WHAT THE TASK ASKS
From the entries below, report how many lines contain the string "index". Only the number is wanted.

Keypoint text descriptions
◇ ◇ ◇ ◇
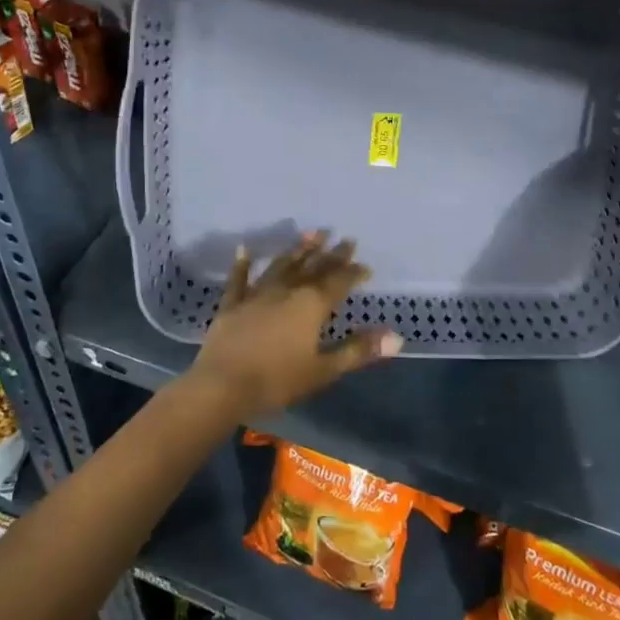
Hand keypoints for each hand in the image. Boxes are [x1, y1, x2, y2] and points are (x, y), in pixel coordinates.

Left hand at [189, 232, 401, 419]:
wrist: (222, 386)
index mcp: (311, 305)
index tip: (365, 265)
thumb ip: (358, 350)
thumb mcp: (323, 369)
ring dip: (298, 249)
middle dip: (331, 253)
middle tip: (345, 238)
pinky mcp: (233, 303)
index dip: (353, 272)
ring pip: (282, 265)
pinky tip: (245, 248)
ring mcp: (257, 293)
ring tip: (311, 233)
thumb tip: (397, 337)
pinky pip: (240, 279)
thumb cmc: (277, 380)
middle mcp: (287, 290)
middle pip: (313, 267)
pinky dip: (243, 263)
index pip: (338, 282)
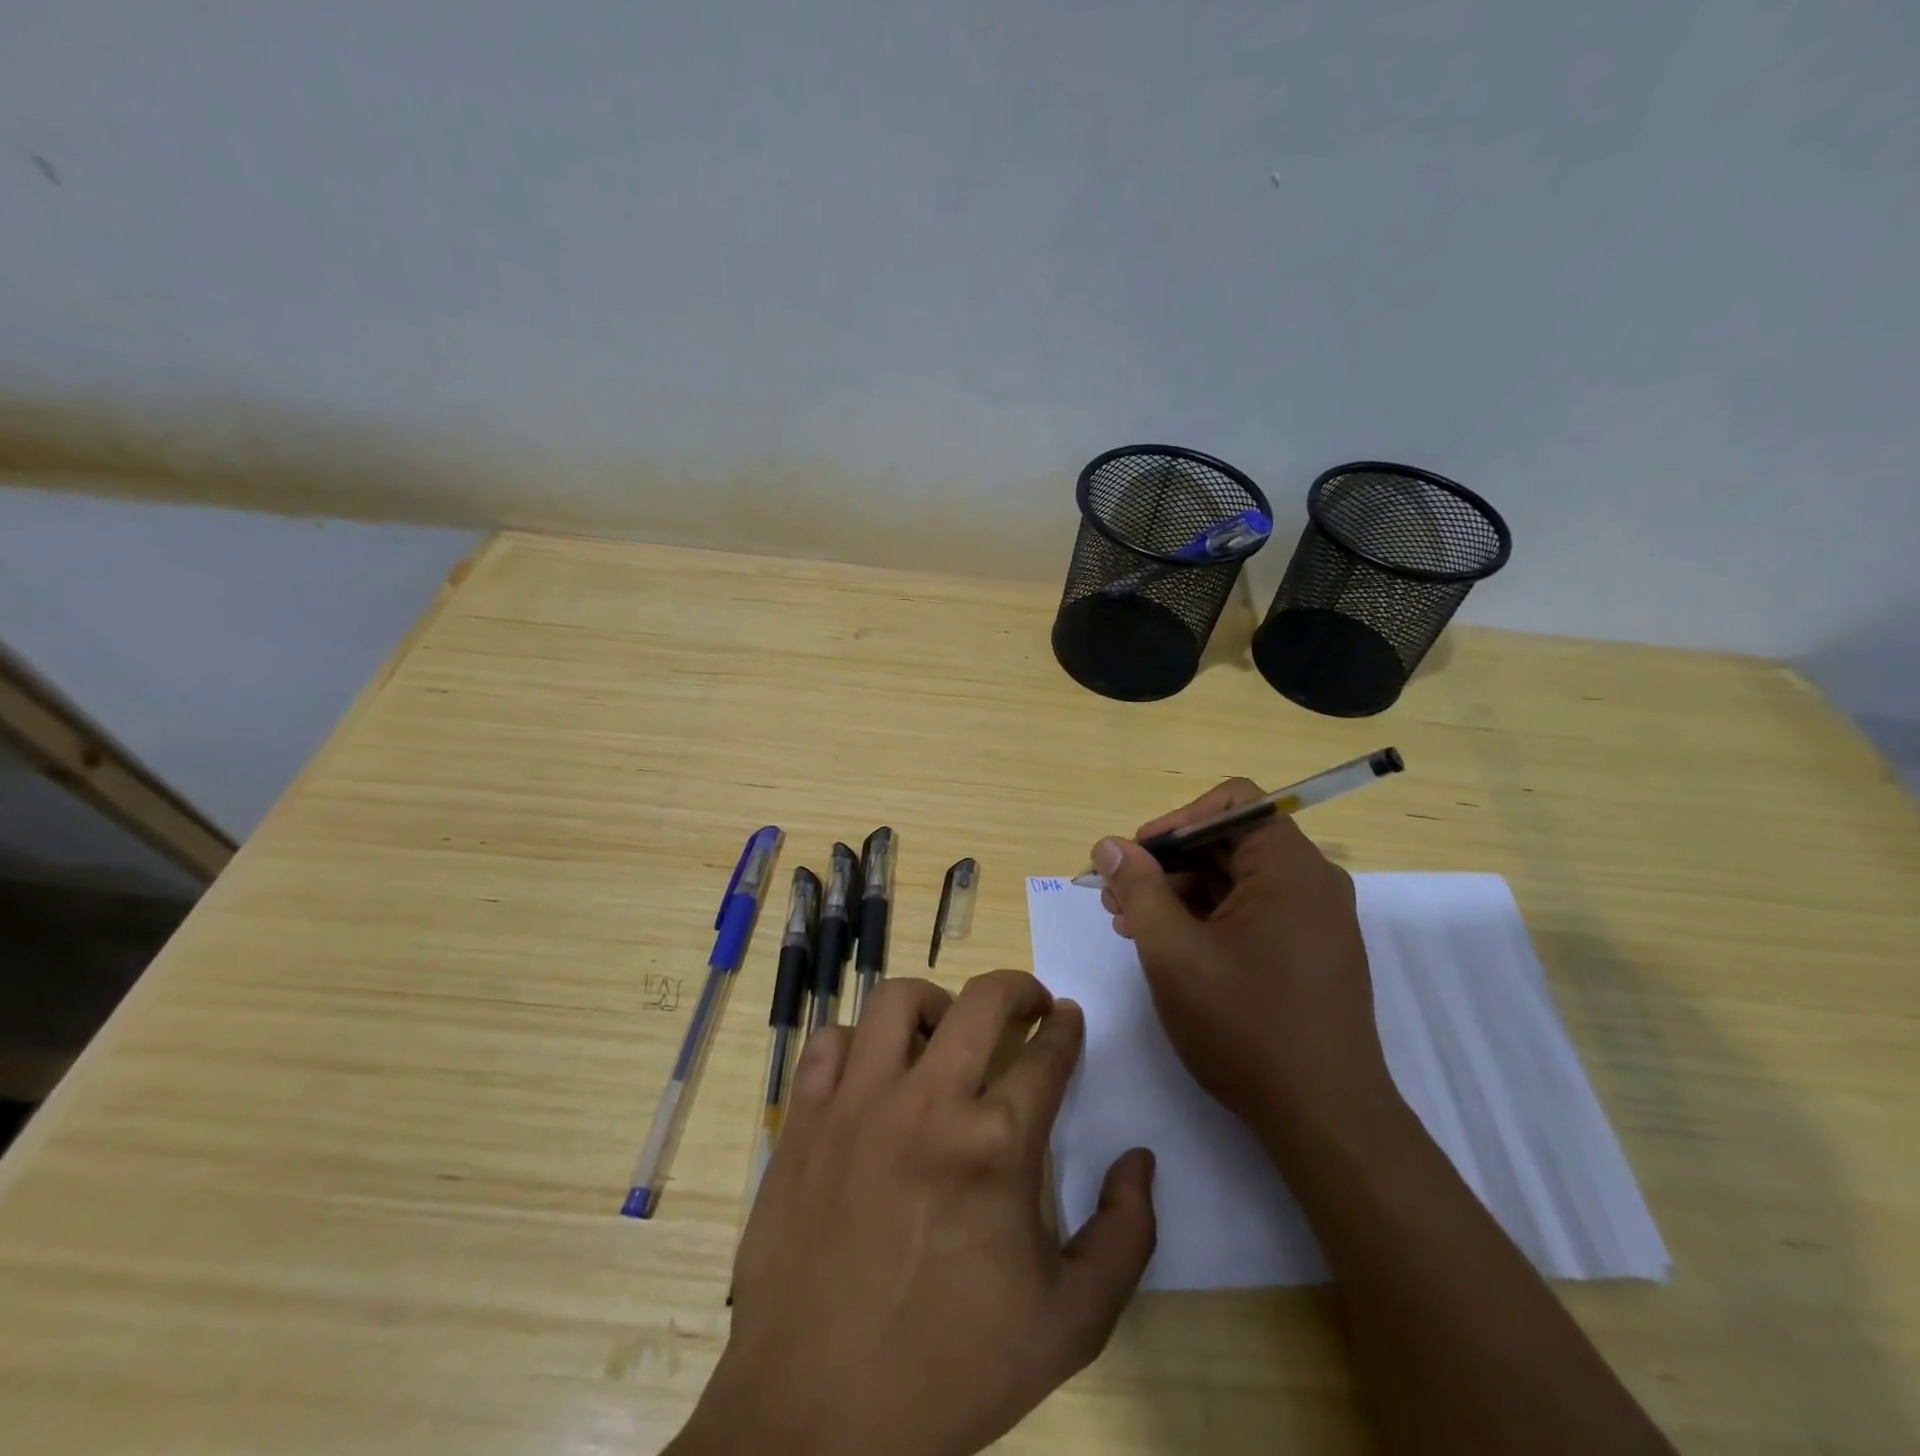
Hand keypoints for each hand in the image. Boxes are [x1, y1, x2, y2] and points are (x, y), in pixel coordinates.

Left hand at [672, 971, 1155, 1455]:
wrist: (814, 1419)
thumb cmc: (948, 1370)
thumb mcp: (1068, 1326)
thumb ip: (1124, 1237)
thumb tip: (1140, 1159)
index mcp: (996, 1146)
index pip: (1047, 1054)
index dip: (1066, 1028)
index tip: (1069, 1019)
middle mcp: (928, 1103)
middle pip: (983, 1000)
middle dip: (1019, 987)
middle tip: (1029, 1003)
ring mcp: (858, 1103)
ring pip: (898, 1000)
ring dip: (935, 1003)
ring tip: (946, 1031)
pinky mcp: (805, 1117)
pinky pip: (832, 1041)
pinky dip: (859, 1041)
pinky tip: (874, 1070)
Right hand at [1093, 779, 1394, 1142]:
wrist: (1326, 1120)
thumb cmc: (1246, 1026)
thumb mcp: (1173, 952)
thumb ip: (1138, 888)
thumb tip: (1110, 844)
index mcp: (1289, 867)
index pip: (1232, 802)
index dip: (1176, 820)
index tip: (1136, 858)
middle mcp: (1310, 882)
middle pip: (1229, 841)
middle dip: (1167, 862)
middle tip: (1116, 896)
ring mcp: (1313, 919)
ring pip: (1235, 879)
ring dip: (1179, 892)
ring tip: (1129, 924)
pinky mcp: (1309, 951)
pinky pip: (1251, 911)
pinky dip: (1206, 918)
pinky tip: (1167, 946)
◇ ◇ ◇ ◇
RESPONSE TO THIS EXERCISE
12